All high-polluting European industries such as steel and energy producers are required to use carbon credits — one credit allows them to release one tonne of carbon dioxide. Companies are given an annual quota by the government but this is set below their requirement so they always need more. The idea is to make them pollute less or to buy credits from other businesses that have cut their emissions. Companies that have not used up their quotas can sell any surplus allowance.

Last year this system looked as though it would work well because carbon credits were trading at more than ¤30 a tonne. However, since the economic slowdown began, demand for credits has dried up as companies reduce their output. Many big companies are now selling unused credits to raise money. As a result they cost only about ¤10 per tonne.

Environmental groups say the price has now fallen too low to encourage firms to use cleaner fuels or technologies.

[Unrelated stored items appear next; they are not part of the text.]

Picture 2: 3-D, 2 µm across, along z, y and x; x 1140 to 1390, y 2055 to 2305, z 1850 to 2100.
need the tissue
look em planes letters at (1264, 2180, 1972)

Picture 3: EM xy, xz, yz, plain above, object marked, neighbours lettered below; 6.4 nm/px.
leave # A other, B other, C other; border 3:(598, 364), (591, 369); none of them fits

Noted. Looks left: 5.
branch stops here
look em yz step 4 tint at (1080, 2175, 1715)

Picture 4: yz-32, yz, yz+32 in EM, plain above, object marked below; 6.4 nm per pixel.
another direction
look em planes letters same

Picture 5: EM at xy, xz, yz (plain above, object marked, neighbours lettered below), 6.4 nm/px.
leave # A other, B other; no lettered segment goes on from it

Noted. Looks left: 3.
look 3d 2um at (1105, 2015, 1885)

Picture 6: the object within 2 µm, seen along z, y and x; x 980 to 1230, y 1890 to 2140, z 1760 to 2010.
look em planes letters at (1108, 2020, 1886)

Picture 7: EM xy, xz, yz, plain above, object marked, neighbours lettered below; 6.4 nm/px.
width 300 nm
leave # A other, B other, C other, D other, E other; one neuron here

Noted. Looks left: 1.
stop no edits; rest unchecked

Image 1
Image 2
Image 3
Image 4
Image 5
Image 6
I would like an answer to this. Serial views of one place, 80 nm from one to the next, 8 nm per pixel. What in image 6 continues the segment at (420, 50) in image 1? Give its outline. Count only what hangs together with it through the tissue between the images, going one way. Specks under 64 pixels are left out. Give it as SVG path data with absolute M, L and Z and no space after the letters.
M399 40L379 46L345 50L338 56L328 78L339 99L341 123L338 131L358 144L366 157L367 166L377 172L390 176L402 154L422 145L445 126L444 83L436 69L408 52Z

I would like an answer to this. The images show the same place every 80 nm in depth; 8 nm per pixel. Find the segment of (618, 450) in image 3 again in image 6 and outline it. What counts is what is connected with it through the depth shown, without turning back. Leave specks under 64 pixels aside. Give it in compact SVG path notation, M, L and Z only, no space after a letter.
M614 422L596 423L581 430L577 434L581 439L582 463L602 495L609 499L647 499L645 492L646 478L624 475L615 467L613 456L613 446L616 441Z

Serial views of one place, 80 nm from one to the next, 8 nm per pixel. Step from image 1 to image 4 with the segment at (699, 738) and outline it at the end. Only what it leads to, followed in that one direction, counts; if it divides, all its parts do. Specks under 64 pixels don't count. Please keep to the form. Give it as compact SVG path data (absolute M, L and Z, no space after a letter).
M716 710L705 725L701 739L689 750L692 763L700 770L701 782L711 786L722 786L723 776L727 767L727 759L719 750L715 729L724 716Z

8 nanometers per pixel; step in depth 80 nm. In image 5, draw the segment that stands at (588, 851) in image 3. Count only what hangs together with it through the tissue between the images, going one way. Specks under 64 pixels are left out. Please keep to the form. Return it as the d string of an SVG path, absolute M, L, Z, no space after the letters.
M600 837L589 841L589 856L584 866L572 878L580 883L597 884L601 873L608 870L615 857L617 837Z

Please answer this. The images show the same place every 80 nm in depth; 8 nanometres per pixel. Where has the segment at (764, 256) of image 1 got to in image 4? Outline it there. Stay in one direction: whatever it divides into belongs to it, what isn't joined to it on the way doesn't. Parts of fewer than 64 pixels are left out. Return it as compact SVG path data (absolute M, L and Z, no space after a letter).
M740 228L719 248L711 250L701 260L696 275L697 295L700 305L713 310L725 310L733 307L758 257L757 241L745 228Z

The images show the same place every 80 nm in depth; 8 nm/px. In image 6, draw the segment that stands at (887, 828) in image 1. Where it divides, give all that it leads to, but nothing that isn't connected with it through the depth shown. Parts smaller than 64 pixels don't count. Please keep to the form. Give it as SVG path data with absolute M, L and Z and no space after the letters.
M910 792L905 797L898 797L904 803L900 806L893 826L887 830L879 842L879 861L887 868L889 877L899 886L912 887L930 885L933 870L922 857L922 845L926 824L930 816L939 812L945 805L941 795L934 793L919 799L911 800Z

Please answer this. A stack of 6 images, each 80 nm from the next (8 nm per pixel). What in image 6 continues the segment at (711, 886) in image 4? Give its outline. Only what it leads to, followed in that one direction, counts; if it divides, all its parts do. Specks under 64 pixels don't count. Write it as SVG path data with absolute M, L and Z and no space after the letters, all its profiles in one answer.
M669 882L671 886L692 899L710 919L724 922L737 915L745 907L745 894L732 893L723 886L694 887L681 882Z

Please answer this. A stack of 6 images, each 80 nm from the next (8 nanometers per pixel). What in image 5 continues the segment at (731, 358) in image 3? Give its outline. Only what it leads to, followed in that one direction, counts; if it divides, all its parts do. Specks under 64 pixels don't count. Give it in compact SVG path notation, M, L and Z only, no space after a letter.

“As the price of carbon credits falls, energy companies will see it as a sign that the cost of coal is superficially cheaper,” said Kirsty Clough from the World Wildlife Fund’s climate-change policy unit. “This runs the risk that they will not switch to gas or invest in renewable energies.”

The slump in the value of carbon credits may boost the chances of more coal-fired power stations being built. About 75 such stations are being proposed across the EU — six of them in Britain.

The cost of carbon credits is likely to fall lower as the recession continues.

The decline in emissions will help to reduce global warming, but if this leads to the shelving of offset projects — where firms invest in green schemes to counter their carbon output — the implications could be severe.

“The carbon market simply is not working on a very basic level,” said Oscar Reyes of Carbon Trade Watch, an independent research group. “It is a flawed system. It doesn’t encourage investment in renewable energy. It encourages traders to play the market and buy the right to pollute.”